The US24 gene is expressed with early kinetics (32), has been classified as being dispensable in the Towne viral strain (44) but augmenting in AD169 (209), and encodes a tegument protein (192) found in virions, NIEPS, and dense bodies (46). AD169 mutants lacking US24 show a 20- to 30-fold growth defect and a 10-fold-higher particle/PFU ratio (46). Cells infected with the mutant show a minor delay in the expression of IE1, a moderate reduction in the levels of the early protein UL44, and significantly less pp28 protein (46). The mechanism behind these deficiencies, and, thus, the role of US24, is not known.

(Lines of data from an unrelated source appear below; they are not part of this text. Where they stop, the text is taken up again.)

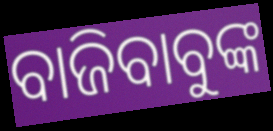
ବାଜିବାବୁଙ୍କ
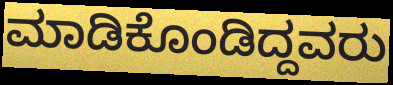
ಮಾಡಿಕೊಂಡಿದ್ದವರು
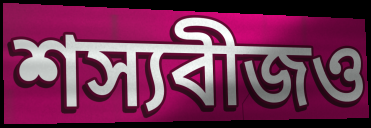
শস্যবীজও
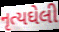
નૃત્યઘેલી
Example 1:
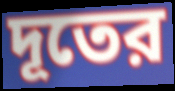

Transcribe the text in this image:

দূতের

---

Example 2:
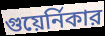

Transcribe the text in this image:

গুয়ের্নিকার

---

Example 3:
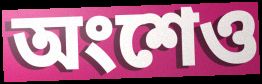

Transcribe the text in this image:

অংশেও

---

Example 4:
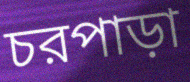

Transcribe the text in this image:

চরপাড়া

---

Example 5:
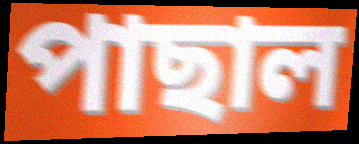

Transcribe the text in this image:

পাছাল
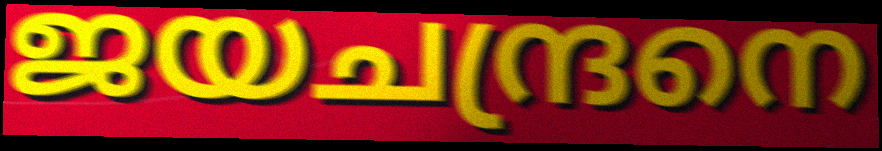
ജയചന്ദ്രനെ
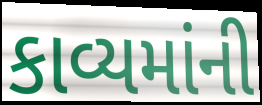
કાવ્યમાંની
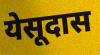
येसूदास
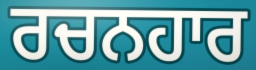
ਰਚਨਹਾਰ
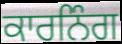
ਕਾਰਨਿੰਗ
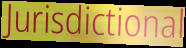
Jurisdictional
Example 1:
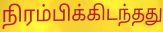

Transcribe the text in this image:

நிரம்பிக்கிடந்தது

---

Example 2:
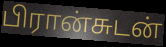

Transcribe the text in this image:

பிரான்சுடன்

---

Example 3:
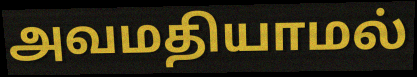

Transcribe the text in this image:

அவமதியாமல்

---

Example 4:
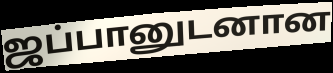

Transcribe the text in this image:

ஜப்பானுடனான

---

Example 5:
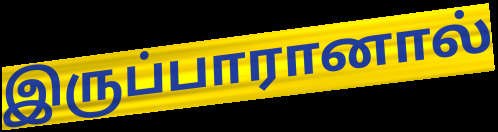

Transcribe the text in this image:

இருப்பாரானால்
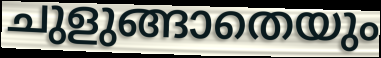
ചുളുങ്ങാതെയും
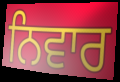
ਨਿਵਾਰ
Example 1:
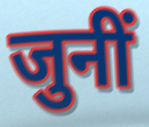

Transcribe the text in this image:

जुनीं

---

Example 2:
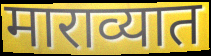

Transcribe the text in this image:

माराव्यात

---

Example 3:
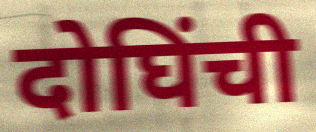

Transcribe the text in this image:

दोघिंची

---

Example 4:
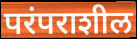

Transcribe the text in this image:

परंपराशील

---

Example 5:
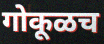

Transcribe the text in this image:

गोकूळच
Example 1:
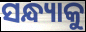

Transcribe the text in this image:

ସନ୍ଧ୍ୟାକୁ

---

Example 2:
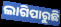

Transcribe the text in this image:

ଲାଗିପାରୁଛି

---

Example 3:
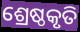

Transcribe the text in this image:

ଶ୍ରେଷ୍ଠକୃତି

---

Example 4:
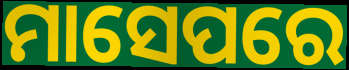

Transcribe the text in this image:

ମାସେପରେ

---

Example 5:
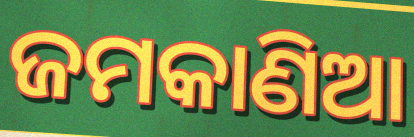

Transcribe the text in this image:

ଜମକାଣିଆ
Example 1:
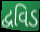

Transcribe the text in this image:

Minor tegument components identified by mass spectrometry include US23, UL44 (DNA polymerase processivity factor), UL51 (terminase component), UL54 (DNA polymerase), UL57 (single-stranded DNA-binding protein), UL71, UL72 (dUTPase homolog), UL79, UL84 (viral DNA replication factor), UL89 (terminase component), UL96, UL103, UL104 (portal protein), and UL112 (126, 192). In addition to those described above (UL36, IRS1 [TRS1], and US24), other members of the US22 family, namely, UL23, UL24, UL43, US22, and US23, are also incorporated into virions (2, 192). It is not known if additional members of the family (UL28, UL29, and US26) are virion proteins, but they are required for efficient viral replication (44, 209).

CONCLUDING REMARKS

Viral proteins that localize to the HCMV tegument play important roles in viral entry, gene expression, immune evasion, assembly, and egress. The mechanisms through which tegument proteins mediate these functions are beginning to emerge. More emphasis should be directed at determining the role of tegument protein phosphorylation and what roles (if any) tegument proteins play when latent infections are established or reactivated. However, the largest gap in our knowledge is an understanding of how specific viral proteins are selected for incorporation into the tegument layer of virions. The mechanism through which tegument proteins are incorporated into virions is poorly understood. While association with the capsid or with the cytoplasmic tails of envelope glycoproteins is a likely mechanism, few, if any, studies have addressed this possibility. Knowing how tegument proteins are incorporated into virions is important for many reasons. First, because many tegument proteins are either essential for or augmenting to viral replication (Table 1), therapeutic inhibition of their incorporation into virions could be a means of antiviral intervention. Second, an understanding of tegumentation will increase our knowledge of viral assembly and egress and, possibly, how the virus disassembles during entry. Third, preventing the incorporation of tegument proteins into infectious virions will aid in defining the roles of tegument-delivered versus newly synthesized viral proteins. Last, as herpesvirus vectors are being explored as delivery vehicles for gene therapy (45), learning how to specifically incorporate desired proteins (or other macromolecules) into these virions may open additional avenues for therapies.